MİMARİDE ULUSÇU AKIM BATICILIĞA KARŞIYDI

19. yüzyılda ulusal mimarlık akımının başladığını görüyoruz biraz bahseder misiniz?

19. yüzyıl Osmanlı’nın değişim ve yenilikçi yüz yılı. Askeri ve idaredeki yenilikler sanata ve mimariye de yansıyor. Bu batılılaşma hareketiyle birlikte İstanbul’a batıcı bir yaşam tarzı da geliyor. Birinci Mimari Ulusal Akım dediğimiz Türk Ulusçuluğu Batıcılığa karşı bir tepki olarak gelişiyor. Bu karşı tavır o dönem yapılarına da yansıyor. Bu akım 1900’lü yılların başından başlayıp 30’lara kadar devam ediyor.
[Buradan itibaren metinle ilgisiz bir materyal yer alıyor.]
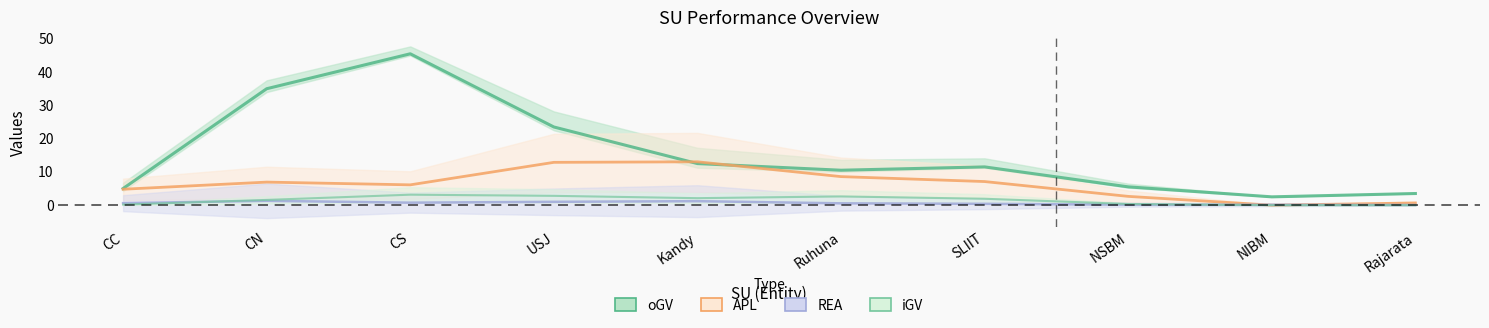

True or false: oGV has a value of 11 at SLIIT.

True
Akımın öncüleri de Fransa’da eğitim almış olan mimar Ahmed Kemaleddin ve Mehmet Vedat Tek’tir. Türk mimarisindeki geniş saçak anlayışı ile basık sivri kemerli pencereler ile Turkuaz ve Lacivertlerin oluşturduğu çini desenli panolar, bina cephelerinde yerini alıyor. Vedat Tek’in 1908 yılında büyük postanenin arakasında yaptığı Hobyar Mescidi güzel örneklerden biri. 18 yüzyıla ait İzmir’deki Konak Camisi onun biçimsel form olarak benzeri olduğu karşılaştırılınca görülebiliyor. Sirkeci Eminönü bölgesinde Batılılaşma ile ulusçuluk örneklerini görüyoruz. Halen Vakıf Hanlar ile Kemalettin Bey’in yaptığı Liman han gibi yapıları görme şansımız var.

AYDIN NESLİMİZİ KAYBETTİK

Cumhuriyet, Anadolu süsleme öğelerini neden sonraki yapılarda kullanmadı?

Maalesef Kurtuluş savaşında doktor, mimar gibi hepsi aydın neslimizi kaybettik. Mesela Mekteb-i Tıbbiye-i Şahane’den ve Galatasaray Lisesi’nden mezun verilemiyor. O dönem ülkemiz yetişmiş insan kesintisine uğruyor. İkinci Dünya Savaşı sırasında özellikle Almanya’dan önce Atatürk sonra İsmet İnönü’nün davet ettiği mimarlar, şehir plancıları ülkemize geliyor. Bugün teknik üniversitenin kuruluşunda ilk nüvelerini oluşturan hocaların çoğu bu bilim insanlarıdır. Onlar İstanbul’un şehir planlarında hem de mimarisinde çok etkili oluyorlar. Bugün modern mimari diyeceğimiz o akımı ki, bizde o akımlardan yetiştik. Şahsen bana sorarsanız bundan çok rahatsızım ama olmuş işte.